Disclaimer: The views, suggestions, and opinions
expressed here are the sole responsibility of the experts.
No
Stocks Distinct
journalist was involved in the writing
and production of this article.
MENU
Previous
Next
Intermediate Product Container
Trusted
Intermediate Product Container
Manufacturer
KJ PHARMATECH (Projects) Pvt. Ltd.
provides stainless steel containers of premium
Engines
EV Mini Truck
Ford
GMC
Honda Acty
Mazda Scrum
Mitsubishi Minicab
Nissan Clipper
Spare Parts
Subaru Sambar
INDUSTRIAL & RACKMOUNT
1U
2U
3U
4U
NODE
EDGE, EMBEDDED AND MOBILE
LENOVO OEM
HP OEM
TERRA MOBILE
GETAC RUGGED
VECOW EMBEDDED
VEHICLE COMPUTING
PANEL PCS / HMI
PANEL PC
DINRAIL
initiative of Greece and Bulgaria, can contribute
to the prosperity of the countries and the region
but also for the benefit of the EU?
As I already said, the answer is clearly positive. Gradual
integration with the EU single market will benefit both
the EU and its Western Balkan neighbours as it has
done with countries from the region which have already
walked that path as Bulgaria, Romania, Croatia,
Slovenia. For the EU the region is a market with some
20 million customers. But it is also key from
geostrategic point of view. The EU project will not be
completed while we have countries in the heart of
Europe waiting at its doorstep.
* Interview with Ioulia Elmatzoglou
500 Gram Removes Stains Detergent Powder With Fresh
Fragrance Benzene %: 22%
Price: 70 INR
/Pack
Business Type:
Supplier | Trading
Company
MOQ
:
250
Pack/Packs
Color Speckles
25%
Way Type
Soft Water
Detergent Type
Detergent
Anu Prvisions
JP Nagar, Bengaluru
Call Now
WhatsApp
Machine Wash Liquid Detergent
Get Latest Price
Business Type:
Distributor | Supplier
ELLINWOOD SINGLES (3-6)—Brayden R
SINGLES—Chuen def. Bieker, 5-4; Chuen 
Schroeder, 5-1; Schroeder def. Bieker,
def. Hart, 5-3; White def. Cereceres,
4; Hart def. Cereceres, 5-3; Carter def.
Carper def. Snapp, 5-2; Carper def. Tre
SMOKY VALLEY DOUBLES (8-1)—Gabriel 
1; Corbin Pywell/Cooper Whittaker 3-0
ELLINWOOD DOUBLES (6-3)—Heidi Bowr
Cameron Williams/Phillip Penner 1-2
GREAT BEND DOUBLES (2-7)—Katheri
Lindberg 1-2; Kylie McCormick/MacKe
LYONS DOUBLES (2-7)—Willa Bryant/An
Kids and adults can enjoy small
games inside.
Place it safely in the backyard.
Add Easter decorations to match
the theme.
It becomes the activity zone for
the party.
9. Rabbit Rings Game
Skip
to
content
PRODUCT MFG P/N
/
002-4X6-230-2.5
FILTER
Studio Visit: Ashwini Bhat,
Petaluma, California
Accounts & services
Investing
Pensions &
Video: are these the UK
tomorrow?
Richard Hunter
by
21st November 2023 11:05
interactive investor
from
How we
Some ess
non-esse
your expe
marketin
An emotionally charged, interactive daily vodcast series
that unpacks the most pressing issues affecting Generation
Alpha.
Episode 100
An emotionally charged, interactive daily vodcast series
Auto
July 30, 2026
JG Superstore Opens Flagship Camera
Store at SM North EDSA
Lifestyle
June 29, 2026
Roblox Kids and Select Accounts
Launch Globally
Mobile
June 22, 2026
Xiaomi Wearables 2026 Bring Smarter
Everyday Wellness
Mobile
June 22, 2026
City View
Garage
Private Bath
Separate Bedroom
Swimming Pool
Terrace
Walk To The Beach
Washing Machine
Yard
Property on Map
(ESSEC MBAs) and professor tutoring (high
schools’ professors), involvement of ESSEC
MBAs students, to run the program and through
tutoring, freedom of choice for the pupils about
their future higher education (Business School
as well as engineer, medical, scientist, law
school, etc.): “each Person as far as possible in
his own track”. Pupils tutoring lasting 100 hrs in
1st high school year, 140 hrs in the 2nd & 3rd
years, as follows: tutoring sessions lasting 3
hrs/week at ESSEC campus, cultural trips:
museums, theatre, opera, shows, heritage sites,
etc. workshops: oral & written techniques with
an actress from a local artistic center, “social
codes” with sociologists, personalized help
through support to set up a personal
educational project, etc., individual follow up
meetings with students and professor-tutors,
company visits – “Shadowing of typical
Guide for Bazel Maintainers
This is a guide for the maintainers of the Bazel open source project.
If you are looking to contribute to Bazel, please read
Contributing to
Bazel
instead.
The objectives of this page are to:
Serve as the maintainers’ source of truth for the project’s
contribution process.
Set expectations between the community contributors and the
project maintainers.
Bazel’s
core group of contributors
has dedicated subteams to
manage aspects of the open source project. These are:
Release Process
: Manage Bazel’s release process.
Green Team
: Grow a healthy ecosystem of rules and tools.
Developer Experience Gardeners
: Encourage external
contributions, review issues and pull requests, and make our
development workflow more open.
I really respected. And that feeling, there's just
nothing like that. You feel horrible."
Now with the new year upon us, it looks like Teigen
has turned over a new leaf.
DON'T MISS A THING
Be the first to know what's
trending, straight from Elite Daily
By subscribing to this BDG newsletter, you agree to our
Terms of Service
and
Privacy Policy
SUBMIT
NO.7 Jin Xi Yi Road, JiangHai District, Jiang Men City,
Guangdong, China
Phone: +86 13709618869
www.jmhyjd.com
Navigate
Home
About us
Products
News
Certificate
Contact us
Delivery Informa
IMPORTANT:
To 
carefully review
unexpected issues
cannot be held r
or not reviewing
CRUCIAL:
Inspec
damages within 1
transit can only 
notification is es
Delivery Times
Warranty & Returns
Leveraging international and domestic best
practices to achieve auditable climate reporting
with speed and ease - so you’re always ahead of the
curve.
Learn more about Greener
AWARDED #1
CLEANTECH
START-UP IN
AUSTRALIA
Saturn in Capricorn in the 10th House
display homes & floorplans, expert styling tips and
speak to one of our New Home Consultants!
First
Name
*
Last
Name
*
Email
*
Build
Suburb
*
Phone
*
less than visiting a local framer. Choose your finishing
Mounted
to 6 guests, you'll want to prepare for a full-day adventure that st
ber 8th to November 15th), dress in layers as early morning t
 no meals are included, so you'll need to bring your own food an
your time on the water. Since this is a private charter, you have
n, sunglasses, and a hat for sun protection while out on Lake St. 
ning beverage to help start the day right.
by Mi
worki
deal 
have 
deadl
◆ ◆ ◆ ◆
> **What to do**:
Write the listing out again, exactly as it reads.

> **Task response**:
Disclaimer: The views, suggestions, and opinions
expressed here are the sole responsibility of the experts.
No
Stocks Distinct
journalist was involved in the writing
and production of this article.
MENU
Previous
Next
Intermediate Product Container
Trusted
Intermediate Product Container
Manufacturer
KJ PHARMATECH (Projects) Pvt. Ltd.
provides stainless steel containers of premium
Engines
EV Mini Truck
Ford
GMC
Honda Acty
Mazda Scrum
Mitsubishi Minicab
Nissan Clipper
Spare Parts
Subaru Sambar
INDUSTRIAL & RACKMOUNT
1U
2U
3U
4U
NODE
EDGE, EMBEDDED AND MOBILE
LENOVO OEM
HP OEM
TERRA MOBILE
GETAC RUGGED
VECOW EMBEDDED
VEHICLE COMPUTING
PANEL PCS / HMI
PANEL PC
DINRAIL
initiative of Greece and Bulgaria, can contribute
to the prosperity of the countries and the region
but also for the benefit of the EU?
As I already said, the answer is clearly positive. Gradual
integration with the EU single market will benefit both
the EU and its Western Balkan neighbours as it has
done with countries from the region which have already
walked that path as Bulgaria, Romania, Croatia,
Slovenia. For the EU the region is a market with some
20 million customers. But it is also key from
geostrategic point of view. The EU project will not be
completed while we have countries in the heart of
Europe waiting at its doorstep.
* Interview with Ioulia Elmatzoglou
500 Gram Removes Stains Detergent Powder With Fresh
Fragrance Benzene %: 22%
Price: 70 INR
/Pack
Business Type:
Supplier | Trading
Company
MOQ
:
250
Pack/Packs
Color Speckles
25%
Way Type
Soft Water
Detergent Type
Detergent
Anu Prvisions
JP Nagar, Bengaluru
Call Now
WhatsApp
Machine Wash Liquid Detergent
Get Latest Price
Business Type:
Distributor | Supplier
ELLINWOOD SINGLES (3-6)—Brayden R
SINGLES—Chuen def. Bieker, 5-4; Chuen 
Schroeder, 5-1; Schroeder def. Bieker,
def. Hart, 5-3; White def. Cereceres,
4; Hart def. Cereceres, 5-3; Carter def.
Carper def. Snapp, 5-2; Carper def. Tre
SMOKY VALLEY DOUBLES (8-1)—Gabriel 
1; Corbin Pywell/Cooper Whittaker 3-0
ELLINWOOD DOUBLES (6-3)—Heidi Bowr
Cameron Williams/Phillip Penner 1-2
GREAT BEND DOUBLES (2-7)—Katheri
Lindberg 1-2; Kylie McCormick/MacKe
LYONS DOUBLES (2-7)—Willa Bryant/An
Kids and adults can enjoy small
games inside.
Place it safely in the backyard.
Add Easter decorations to match
the theme.
It becomes the activity zone for
the party.
9. Rabbit Rings Game
Skip
to
content
PRODUCT MFG P/N
/
002-4X6-230-2.5
FILTER
Studio Visit: Ashwini Bhat,
Petaluma, California
Accounts & services
Investing
Pensions &
Video: are these the UK
tomorrow?
Richard Hunter
by
21st November 2023 11:05
interactive investor
from
How we
Some ess
non-esse
your expe
marketin
An emotionally charged, interactive daily vodcast series
that unpacks the most pressing issues affecting Generation
Alpha.
Episode 100
An emotionally charged, interactive daily vodcast series
Auto
July 30, 2026
JG Superstore Opens Flagship Camera
Store at SM North EDSA
Lifestyle
June 29, 2026
Roblox Kids and Select Accounts
Launch Globally
Mobile
June 22, 2026
Xiaomi Wearables 2026 Bring Smarter
Everyday Wellness
Mobile
June 22, 2026
City View
Garage
Private Bath
Separate Bedroom
Swimming Pool
Terrace
Walk To The Beach
Washing Machine
Yard
Property on Map
(ESSEC MBAs) and professor tutoring (high
schools’ professors), involvement of ESSEC
MBAs students, to run the program and through
tutoring, freedom of choice for the pupils about
their future higher education (Business School
as well as engineer, medical, scientist, law
school, etc.): “each Person as far as possible in
his own track”. Pupils tutoring lasting 100 hrs in
1st high school year, 140 hrs in the 2nd & 3rd
years, as follows: tutoring sessions lasting 3
hrs/week at ESSEC campus, cultural trips:
museums, theatre, opera, shows, heritage sites,
etc. workshops: oral & written techniques with
an actress from a local artistic center, “social
codes” with sociologists, personalized help
through support to set up a personal
educational project, etc., individual follow up
meetings with students and professor-tutors,
company visits – “Shadowing of typical
Guide for Bazel Maintainers
This is a guide for the maintainers of the Bazel open source project.
If you are looking to contribute to Bazel, please read
Contributing to
Bazel
instead.
The objectives of this page are to:
Serve as the maintainers’ source of truth for the project’s
contribution process.
Set expectations between the community contributors and the
project maintainers.
Bazel’s
core group of contributors
has dedicated subteams to
manage aspects of the open source project. These are:
Release Process
: Manage Bazel’s release process.
Green Team
: Grow a healthy ecosystem of rules and tools.
Developer Experience Gardeners
: Encourage external
contributions, review issues and pull requests, and make our
development workflow more open.
I really respected. And that feeling, there's just
nothing like that. You feel horrible."
Now with the new year upon us, it looks like Teigen
has turned over a new leaf.
DON'T MISS A THING
Be the first to know what's
trending, straight from Elite Daily
By subscribing to this BDG newsletter, you agree to our
Terms of Service
and
Privacy Policy
SUBMIT
NO.7 Jin Xi Yi Road, JiangHai District, Jiang Men City,
Guangdong, China
Phone: +86 13709618869
www.jmhyjd.com
Navigate
Home
About us
Products
News
Certificate
Contact us
Delivery Informa
IMPORTANT:
To 
carefully review
unexpected issues
cannot be held r
or not reviewing
CRUCIAL:
Inspec
damages within 1
transit can only 
notification is es
Delivery Times
Warranty & Returns
Leveraging international and domestic best
practices to achieve auditable climate reporting
with speed and ease - so you’re always ahead of the
curve.
Learn more about Greener
AWARDED #1
CLEANTECH
START-UP IN
AUSTRALIA
Saturn in Capricorn in the 10th House
display homes & floorplans, expert styling tips and
speak to one of our New Home Consultants!
First
Name
*
Last
Name
*
Email
*
Build
Suburb
*
Phone
*
less than visiting a local framer. Choose your finishing
Mounted
to 6 guests, you'll want to prepare for a full-day adventure that st
ber 8th to November 15th), dress in layers as early morning t
 no meals are included, so you'll need to bring your own food an
your time on the water. Since this is a private charter, you have
n, sunglasses, and a hat for sun protection while out on Lake St. 
ning beverage to help start the day right.
by Mi
worki
deal 
have 
deadl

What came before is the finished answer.